Petani Madapangga Cemas, Puluhan Hektar Padi MH2 Terancam Gagal Panen
RNN.com – Bima NTB - Musim Tanam Kedua (MH2)
tahun ini membawa bencana bagi para petani di Nusa Tenggara Barat, dengan
puluhan hektar lahan padi dan palawija terancam gagal panen. Penyebab utamanya
adalah kekeringan dan kerusakan pada bendungan serta dam yang tidak mampu menampung
air dari Musim Tanam Pertama (MH1).
Situasi ini
terjadi di berbagai wilayah di Nusa Tenggara Barat. Meskipun ramalan BMKG
memprediksi hujan akan turun dan berpotensi membasahi tanah hingga 30 Mei 2024,
kenyataannya berbeda. Hujan mulai reda dan tanda-tanda kekeringan semakin
terlihat dengan mengeringnya dam, sungai, dan mata air tanah.
Di Kabupaten
Bima, misalnya, gejala kekeringan dan gagal panen sudah mulai dirasakan.
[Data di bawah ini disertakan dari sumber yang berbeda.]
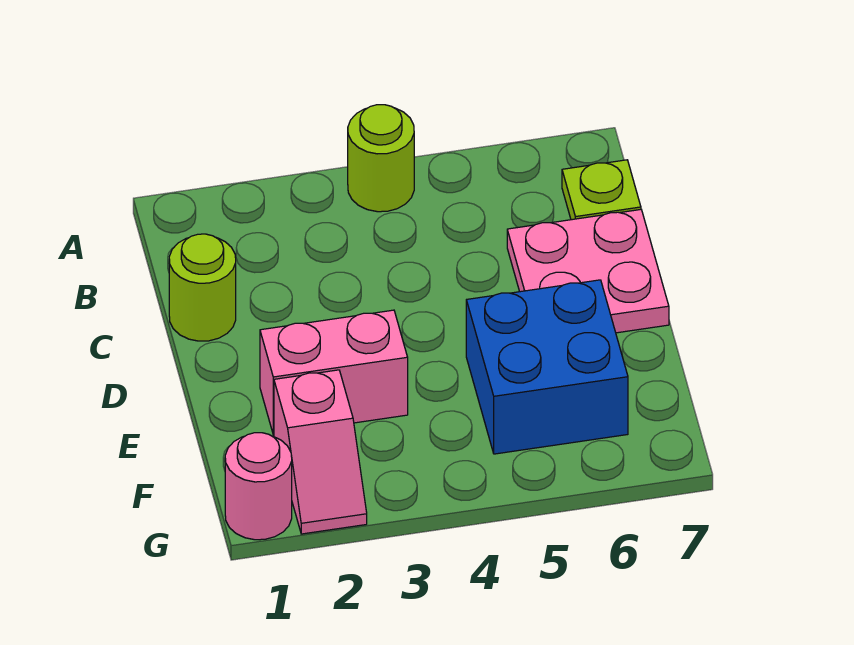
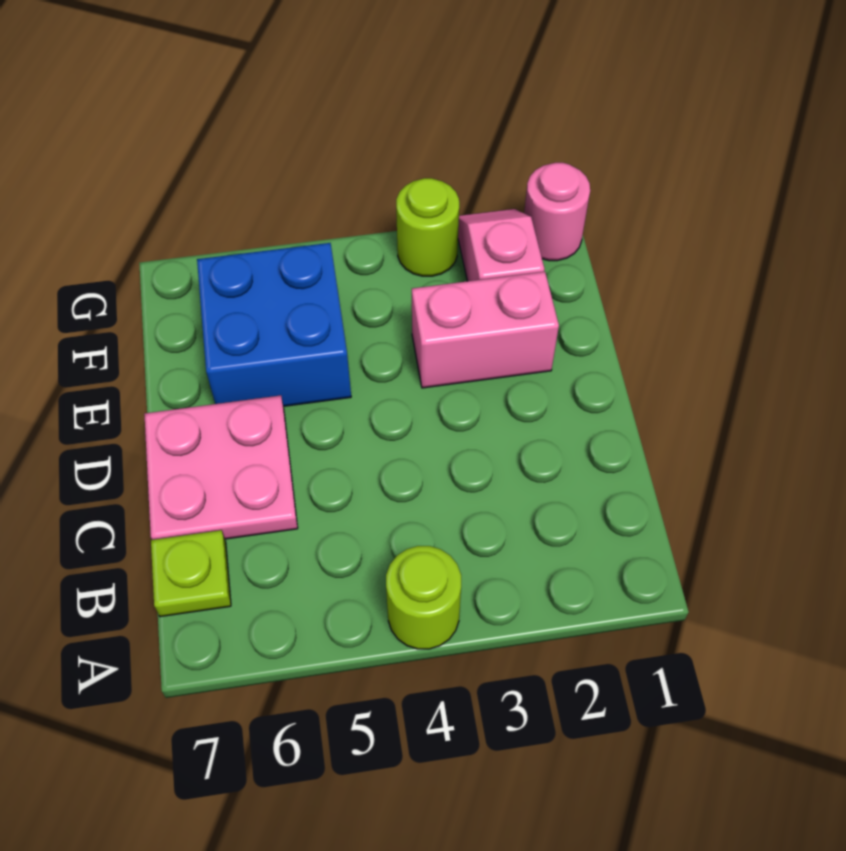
lime round brick C1 level 1 -> lime round brick G3 level 1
Tepatnya di So Tolo Dena, Nocu Wadu, dan Dore, kondisi ini membuat petani
kesulitan. Pantauan media di lokasi menunjukkan bahwa puluhan hektar padi di
wilayah Madaoangga terancam gagal panen. Salah seorang petani, Hamdiah (70),
mengaku heran dengan kondisi alam dan cuaca.
"Padahal
ini masih Musim Hujan Kedua (MH2), tetapi sawah-sawah sudah kering kerontang
bahkan tanah sudah terbelah dengan diameter menganga," tuturnya.
Ketua
Petugas Pengguna Pemakai Air (P3A) wilayah setempat, Haji Belu, yang didampingi
HM Said Pote, membenarkan kondisi irigasi yang mengering dan mendesak
pemerintah untuk turun tangan.
"Air di
kanal bendungan dan dam sudah kering, bahkan hingga kedalaman 50 meter pun
sudah tidak ada air," jelasnya.
Ia
menambahkan bahwa MH2 tahun ini di wilayah Kecamatan Madapangga terancam gagal
panen.
"Jika
BPBD Kabupaten Bima bersama Camat Madapangga tidak segera menangani, maka akan
terjadi bencana kekeringan. Apalagi tanda-tanda musim kemarau sudah mulai
terlihat," ujarnya.
Salah
seorang petani, Abdullah HAR, menyatakan bahwa kelemahan saluran irigasi
terletak pada titik blok air yang tidak dimiliki petugas P3A, termasuk rusaknya
dam (Rabba).
"Seharusnya
Kades setempat memiliki program gotong royong secara marathon dengan para
petani untuk memperbaiki Rabba, lanco, dan dam serta membuat kanal
pengatur," ucapnya.
Om Doel,
sapaan akrabnya, menekankan bahwa ketiadaan kanal pengatur sangat berdampak
pada ketersediaan air bagi para petani.
"Saat
MH1 air melimpah tetapi tidak bisa disimpan karena saluran irigasi kita tidak
representatif menampung banyaknya debit air. Akibatnya, stok air tidak tersisa
karena air mengalir terbuang," ungkapnya.
Sebagai
solusi, diperlukan intervensi dari Pemcam Madapangga bersama Kepala Desa Dena
untuk segera mencari jalan keluar jangka pendek maupun menengah atas persoalan
ini.
"Saran
saya, bantu warga tani yang butuh air dengan meminta bantuan mobil pompa dan
tangki dari perusahaan pengambil sirtu galian c, serta mobil pemadam untuk
menyedot air sungai. Jika tidak, puluhan hektar padi terancam gagal panen
MH2," ujarnya.
Hingga
berita ini ditayangkan, belum ada tanggapan dari pihak terkait, termasuk
petugas PPL maupun Camat Madapangga.